** SUPPLIED RECORDS follows **
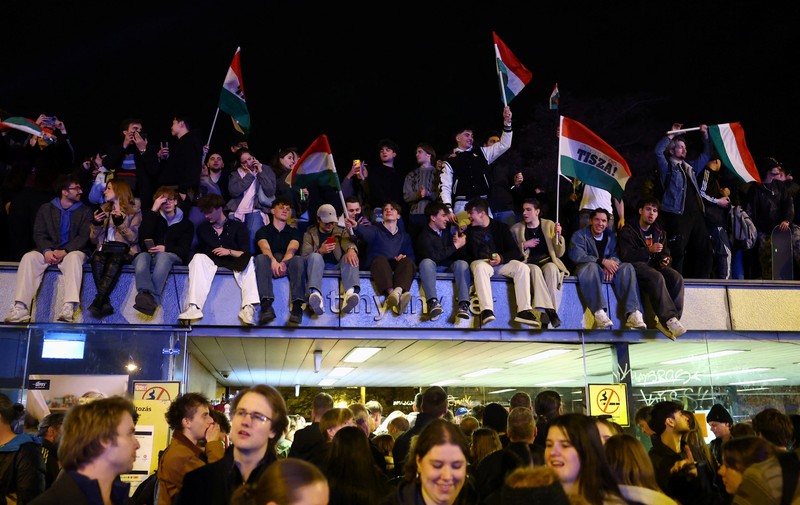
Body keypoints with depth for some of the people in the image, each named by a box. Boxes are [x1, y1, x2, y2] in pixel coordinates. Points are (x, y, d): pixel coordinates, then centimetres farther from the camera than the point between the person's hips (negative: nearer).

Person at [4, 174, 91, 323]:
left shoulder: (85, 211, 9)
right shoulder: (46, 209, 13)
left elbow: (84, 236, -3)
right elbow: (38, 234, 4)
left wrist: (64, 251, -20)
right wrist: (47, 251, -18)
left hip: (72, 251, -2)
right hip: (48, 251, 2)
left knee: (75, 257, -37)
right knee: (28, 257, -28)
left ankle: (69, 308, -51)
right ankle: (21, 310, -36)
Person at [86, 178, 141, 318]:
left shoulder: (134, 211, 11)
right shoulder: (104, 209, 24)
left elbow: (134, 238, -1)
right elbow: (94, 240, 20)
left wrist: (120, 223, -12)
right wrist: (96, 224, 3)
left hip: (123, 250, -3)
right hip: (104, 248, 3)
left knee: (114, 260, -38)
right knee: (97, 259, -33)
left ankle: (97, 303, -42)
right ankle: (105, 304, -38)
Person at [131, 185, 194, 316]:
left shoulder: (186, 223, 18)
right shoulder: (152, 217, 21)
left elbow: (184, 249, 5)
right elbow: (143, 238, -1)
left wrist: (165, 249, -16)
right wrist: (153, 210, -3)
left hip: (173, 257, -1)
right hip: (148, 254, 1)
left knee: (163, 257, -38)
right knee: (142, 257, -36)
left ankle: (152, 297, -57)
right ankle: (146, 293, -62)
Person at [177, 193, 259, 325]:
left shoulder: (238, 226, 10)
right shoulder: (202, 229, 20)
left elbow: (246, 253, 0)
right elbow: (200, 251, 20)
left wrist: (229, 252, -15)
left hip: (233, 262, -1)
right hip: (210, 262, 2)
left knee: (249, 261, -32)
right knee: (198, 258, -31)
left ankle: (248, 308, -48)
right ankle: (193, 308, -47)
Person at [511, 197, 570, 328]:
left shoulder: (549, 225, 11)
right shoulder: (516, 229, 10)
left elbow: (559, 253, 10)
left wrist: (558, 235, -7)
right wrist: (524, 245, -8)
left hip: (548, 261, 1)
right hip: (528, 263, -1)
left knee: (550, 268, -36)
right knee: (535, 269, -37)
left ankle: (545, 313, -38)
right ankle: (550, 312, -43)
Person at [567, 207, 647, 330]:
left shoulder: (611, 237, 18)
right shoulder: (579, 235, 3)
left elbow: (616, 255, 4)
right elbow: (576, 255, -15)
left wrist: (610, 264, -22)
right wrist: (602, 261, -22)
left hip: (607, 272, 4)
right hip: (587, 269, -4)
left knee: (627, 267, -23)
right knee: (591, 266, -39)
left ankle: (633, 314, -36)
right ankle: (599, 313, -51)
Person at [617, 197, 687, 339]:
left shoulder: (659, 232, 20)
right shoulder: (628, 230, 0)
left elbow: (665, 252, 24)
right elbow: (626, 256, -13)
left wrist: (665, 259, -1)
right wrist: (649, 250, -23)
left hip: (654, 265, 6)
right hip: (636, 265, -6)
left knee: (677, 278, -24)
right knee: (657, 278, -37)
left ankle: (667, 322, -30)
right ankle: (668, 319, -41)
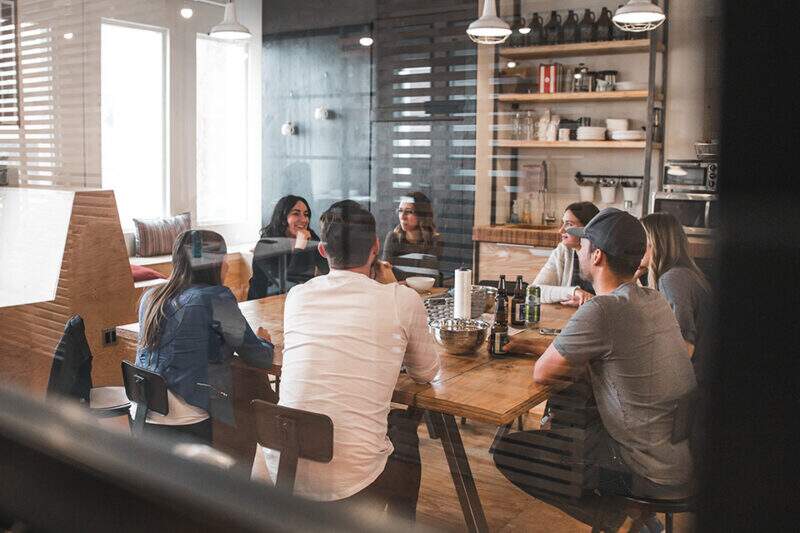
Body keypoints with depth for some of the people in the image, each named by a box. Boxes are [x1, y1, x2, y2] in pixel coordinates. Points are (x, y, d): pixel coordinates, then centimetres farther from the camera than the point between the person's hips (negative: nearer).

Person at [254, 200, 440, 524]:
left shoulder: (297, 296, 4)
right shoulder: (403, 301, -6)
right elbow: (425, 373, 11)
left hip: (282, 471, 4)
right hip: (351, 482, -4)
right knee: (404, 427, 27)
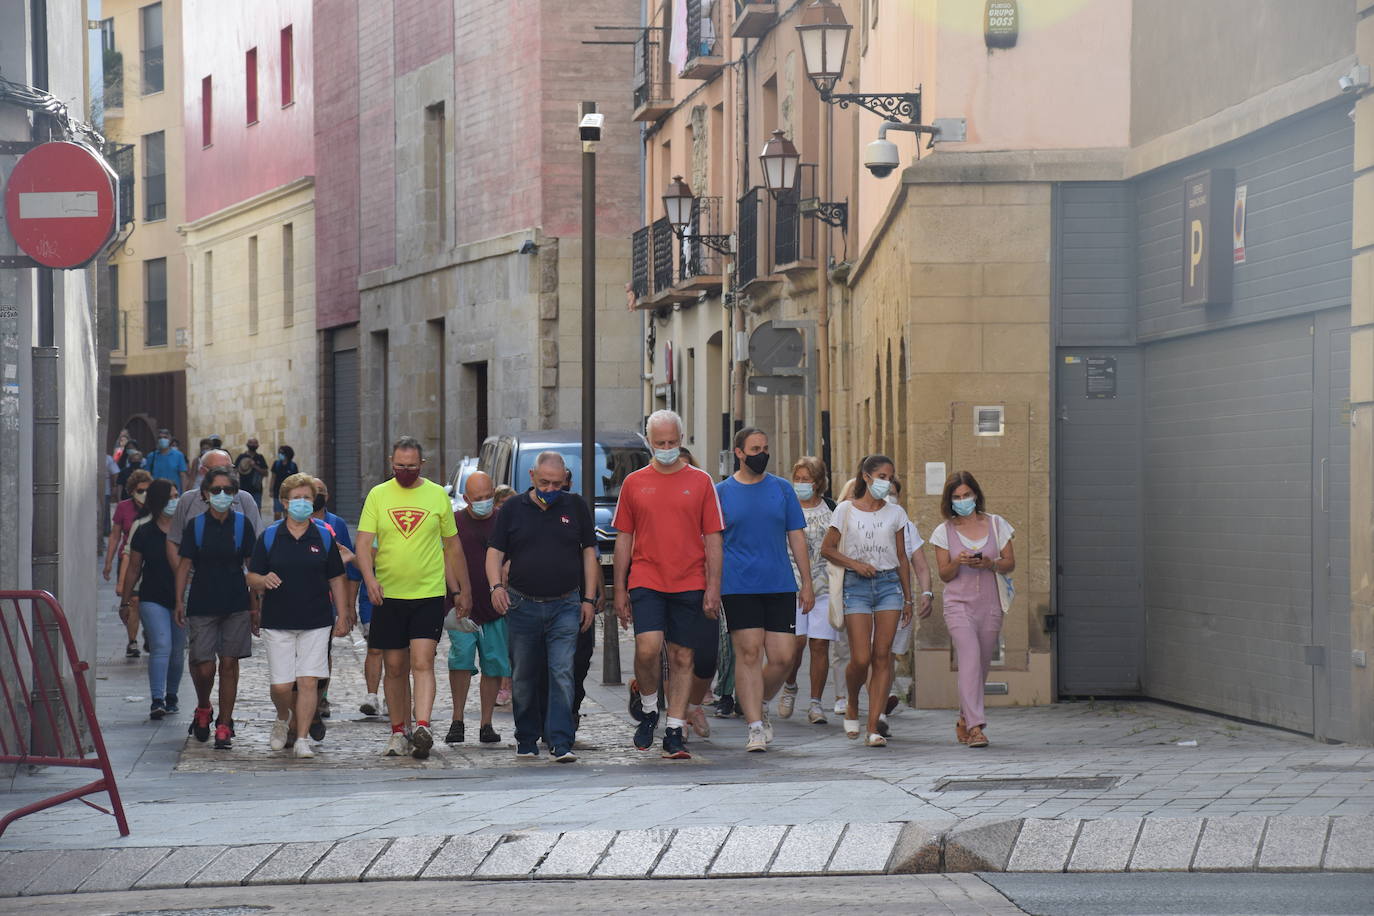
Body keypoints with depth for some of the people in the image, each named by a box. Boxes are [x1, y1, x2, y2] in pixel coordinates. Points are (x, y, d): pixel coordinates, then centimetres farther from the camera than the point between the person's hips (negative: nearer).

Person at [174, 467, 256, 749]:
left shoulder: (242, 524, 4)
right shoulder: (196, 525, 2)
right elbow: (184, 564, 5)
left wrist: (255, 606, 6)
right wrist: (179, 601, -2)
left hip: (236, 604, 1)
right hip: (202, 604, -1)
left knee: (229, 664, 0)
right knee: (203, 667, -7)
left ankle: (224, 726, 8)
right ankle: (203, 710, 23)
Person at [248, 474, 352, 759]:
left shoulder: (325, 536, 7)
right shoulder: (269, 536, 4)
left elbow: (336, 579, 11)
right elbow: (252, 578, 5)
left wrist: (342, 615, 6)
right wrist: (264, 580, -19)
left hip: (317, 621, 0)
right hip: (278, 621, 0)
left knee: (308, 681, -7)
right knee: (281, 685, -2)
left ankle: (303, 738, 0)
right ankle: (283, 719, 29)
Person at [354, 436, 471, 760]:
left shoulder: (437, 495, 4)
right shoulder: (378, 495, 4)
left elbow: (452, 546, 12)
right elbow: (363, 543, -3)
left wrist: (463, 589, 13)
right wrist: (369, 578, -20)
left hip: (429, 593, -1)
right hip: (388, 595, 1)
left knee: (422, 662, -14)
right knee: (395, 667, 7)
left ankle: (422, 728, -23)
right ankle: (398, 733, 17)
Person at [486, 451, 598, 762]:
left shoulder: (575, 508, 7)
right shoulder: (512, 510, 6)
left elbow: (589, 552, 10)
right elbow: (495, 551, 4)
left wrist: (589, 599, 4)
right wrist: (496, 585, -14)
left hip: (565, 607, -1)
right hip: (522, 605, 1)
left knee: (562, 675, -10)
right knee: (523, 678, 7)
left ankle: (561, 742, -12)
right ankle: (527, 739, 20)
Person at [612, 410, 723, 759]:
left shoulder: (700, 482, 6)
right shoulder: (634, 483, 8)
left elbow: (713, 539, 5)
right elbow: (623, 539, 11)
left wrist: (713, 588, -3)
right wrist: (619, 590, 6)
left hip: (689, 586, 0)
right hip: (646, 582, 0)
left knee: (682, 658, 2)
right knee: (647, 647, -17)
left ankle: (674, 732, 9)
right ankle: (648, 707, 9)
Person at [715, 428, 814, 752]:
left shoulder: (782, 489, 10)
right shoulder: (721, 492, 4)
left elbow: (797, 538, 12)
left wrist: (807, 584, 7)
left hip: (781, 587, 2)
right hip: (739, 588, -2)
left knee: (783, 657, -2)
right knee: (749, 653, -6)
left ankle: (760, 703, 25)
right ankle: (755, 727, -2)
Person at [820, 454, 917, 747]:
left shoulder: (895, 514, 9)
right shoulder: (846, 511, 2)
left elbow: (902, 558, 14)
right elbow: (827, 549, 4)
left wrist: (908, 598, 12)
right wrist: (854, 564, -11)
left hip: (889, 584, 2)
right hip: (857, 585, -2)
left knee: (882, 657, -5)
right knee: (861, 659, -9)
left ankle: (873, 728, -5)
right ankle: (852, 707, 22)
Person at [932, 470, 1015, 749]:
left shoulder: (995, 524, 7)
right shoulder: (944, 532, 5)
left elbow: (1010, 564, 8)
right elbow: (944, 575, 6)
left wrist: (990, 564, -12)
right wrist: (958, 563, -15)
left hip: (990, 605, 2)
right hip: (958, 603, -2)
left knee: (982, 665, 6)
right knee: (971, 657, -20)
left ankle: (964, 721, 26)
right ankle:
** End of SUPPLIED RECORDS **
- _WHAT IS BEING ASKED_: Can you write out the lines from the start of the records through the line holding "left shoulder: (186, 223, 18)", inclusive, with every keypoint value (x, y and depth) offset by 3 and all other text, box coordinates included, left as is? Omit the pictures.

- _ANSWER FOR THIS EXERCISE_:
Body keypoints with depth for some of the people in the image, each named by a box. Boxes are [x1, y1, x2, y2] in pixel coordinates. Points are (x, y, d): pixel coordinates, then centimetres farther from the camera than the point between the person's hips (negative: nearer).

Person at [4, 174, 91, 323]:
left shoulder: (88, 214, 12)
right shoulder: (49, 212, 16)
left elbow: (87, 239, 0)
right elbow: (41, 237, 7)
left wrist: (67, 254, -17)
right wrist: (50, 254, -15)
left hip: (75, 254, 1)
right hip: (51, 254, 5)
left knee: (78, 260, -34)
right knee: (31, 260, -25)
left ankle: (72, 311, -48)
right ankle: (24, 313, -33)
Person at [86, 178, 141, 318]:
left shoulder: (137, 214, 14)
right shoulder: (107, 212, 27)
left elbow: (137, 241, 2)
right elbow: (97, 243, 23)
left wrist: (123, 226, -9)
right wrist: (99, 227, 6)
left hip: (126, 253, 0)
right hip: (107, 251, 6)
left knee: (117, 263, -35)
right knee: (100, 262, -30)
left ankle: (100, 306, -39)
right ankle: (108, 307, -35)
Person at [131, 185, 194, 316]:
left shoulder: (189, 226, 21)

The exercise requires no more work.